-- Exercise brief --
Reproduce verbatim the lines from the start of the records through the line containing "family: Acrididae", inclusive.

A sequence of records

★ ★ ★ ★ ★ ★ ★

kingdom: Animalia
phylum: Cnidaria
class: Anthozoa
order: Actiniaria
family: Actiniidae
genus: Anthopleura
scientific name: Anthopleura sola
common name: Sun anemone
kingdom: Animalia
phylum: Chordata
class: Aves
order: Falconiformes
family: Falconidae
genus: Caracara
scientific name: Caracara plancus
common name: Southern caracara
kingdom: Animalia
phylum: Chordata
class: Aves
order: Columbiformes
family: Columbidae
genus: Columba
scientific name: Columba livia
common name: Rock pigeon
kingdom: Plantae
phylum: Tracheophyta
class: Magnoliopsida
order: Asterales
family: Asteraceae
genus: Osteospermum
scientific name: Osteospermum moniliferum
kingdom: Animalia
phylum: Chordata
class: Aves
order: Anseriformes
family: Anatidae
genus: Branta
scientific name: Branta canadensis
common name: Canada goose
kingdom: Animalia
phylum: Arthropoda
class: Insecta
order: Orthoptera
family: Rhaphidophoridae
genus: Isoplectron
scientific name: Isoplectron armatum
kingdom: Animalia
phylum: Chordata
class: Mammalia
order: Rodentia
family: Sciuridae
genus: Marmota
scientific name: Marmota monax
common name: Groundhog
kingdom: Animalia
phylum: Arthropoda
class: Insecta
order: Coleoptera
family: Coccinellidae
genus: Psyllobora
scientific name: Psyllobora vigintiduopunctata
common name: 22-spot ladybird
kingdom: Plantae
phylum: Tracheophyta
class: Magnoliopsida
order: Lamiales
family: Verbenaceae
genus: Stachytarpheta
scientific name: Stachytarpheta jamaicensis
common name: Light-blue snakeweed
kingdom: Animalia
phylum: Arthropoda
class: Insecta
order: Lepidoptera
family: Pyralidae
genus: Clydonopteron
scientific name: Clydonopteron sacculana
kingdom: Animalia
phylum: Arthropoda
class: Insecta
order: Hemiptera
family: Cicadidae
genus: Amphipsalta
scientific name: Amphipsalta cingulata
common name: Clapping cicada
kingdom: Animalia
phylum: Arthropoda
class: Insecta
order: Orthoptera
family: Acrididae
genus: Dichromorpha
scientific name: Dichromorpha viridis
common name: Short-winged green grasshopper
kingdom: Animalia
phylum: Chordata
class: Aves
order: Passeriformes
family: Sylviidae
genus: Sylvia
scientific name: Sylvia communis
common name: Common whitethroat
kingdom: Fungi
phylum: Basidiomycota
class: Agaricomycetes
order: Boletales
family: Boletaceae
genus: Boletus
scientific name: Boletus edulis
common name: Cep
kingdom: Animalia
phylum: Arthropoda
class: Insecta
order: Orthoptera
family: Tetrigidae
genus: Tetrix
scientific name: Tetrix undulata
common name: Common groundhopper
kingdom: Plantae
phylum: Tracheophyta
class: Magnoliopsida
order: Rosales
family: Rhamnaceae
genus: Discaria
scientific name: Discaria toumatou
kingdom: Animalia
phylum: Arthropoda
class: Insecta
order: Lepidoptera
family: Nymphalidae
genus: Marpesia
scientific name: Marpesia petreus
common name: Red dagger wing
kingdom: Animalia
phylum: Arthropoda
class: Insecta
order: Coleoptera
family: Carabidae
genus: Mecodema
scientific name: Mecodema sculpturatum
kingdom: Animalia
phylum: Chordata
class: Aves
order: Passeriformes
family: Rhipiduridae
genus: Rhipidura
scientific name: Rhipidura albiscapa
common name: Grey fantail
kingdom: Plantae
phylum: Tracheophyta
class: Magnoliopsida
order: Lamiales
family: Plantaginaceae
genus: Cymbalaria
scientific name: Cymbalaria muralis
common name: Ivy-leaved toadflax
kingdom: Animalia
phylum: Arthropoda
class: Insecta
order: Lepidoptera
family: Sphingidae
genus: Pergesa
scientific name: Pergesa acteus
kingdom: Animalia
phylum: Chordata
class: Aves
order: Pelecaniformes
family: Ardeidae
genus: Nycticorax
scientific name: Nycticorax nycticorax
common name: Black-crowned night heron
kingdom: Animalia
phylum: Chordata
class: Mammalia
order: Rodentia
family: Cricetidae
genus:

★ ★ ★ ★ ★ ★ ★

-- Completed exercise --
kingdom: Animalia
phylum: Cnidaria
class: Anthozoa
order: Actiniaria
family: Actiniidae
genus: Anthopleura
scientific name: Anthopleura sola
common name: Sun anemone
kingdom: Animalia
phylum: Chordata
class: Aves
order: Falconiformes
family: Falconidae
genus: Caracara
scientific name: Caracara plancus
common name: Southern caracara
kingdom: Animalia
phylum: Chordata
class: Aves
order: Columbiformes
family: Columbidae
genus: Columba
scientific name: Columba livia
common name: Rock pigeon
kingdom: Plantae
phylum: Tracheophyta
class: Magnoliopsida
order: Asterales
family: Asteraceae
genus: Osteospermum
scientific name: Osteospermum moniliferum
kingdom: Animalia
phylum: Chordata
class: Aves
order: Anseriformes
family: Anatidae
genus: Branta
scientific name: Branta canadensis
common name: Canada goose
kingdom: Animalia
phylum: Arthropoda
class: Insecta
order: Orthoptera
family: Rhaphidophoridae
genus: Isoplectron
scientific name: Isoplectron armatum
kingdom: Animalia
phylum: Chordata
class: Mammalia
order: Rodentia
family: Sciuridae
genus: Marmota
scientific name: Marmota monax
common name: Groundhog
kingdom: Animalia
phylum: Arthropoda
class: Insecta
order: Coleoptera
family: Coccinellidae
genus: Psyllobora
scientific name: Psyllobora vigintiduopunctata
common name: 22-spot ladybird
kingdom: Plantae
phylum: Tracheophyta
class: Magnoliopsida
order: Lamiales
family: Verbenaceae
genus: Stachytarpheta
scientific name: Stachytarpheta jamaicensis
common name: Light-blue snakeweed
kingdom: Animalia
phylum: Arthropoda
class: Insecta
order: Lepidoptera
family: Pyralidae
genus: Clydonopteron
scientific name: Clydonopteron sacculana
kingdom: Animalia
phylum: Arthropoda
class: Insecta
order: Hemiptera
family: Cicadidae
genus: Amphipsalta
scientific name: Amphipsalta cingulata
common name: Clapping cicada
kingdom: Animalia
phylum: Arthropoda
class: Insecta
order: Orthoptera
family: Acrididae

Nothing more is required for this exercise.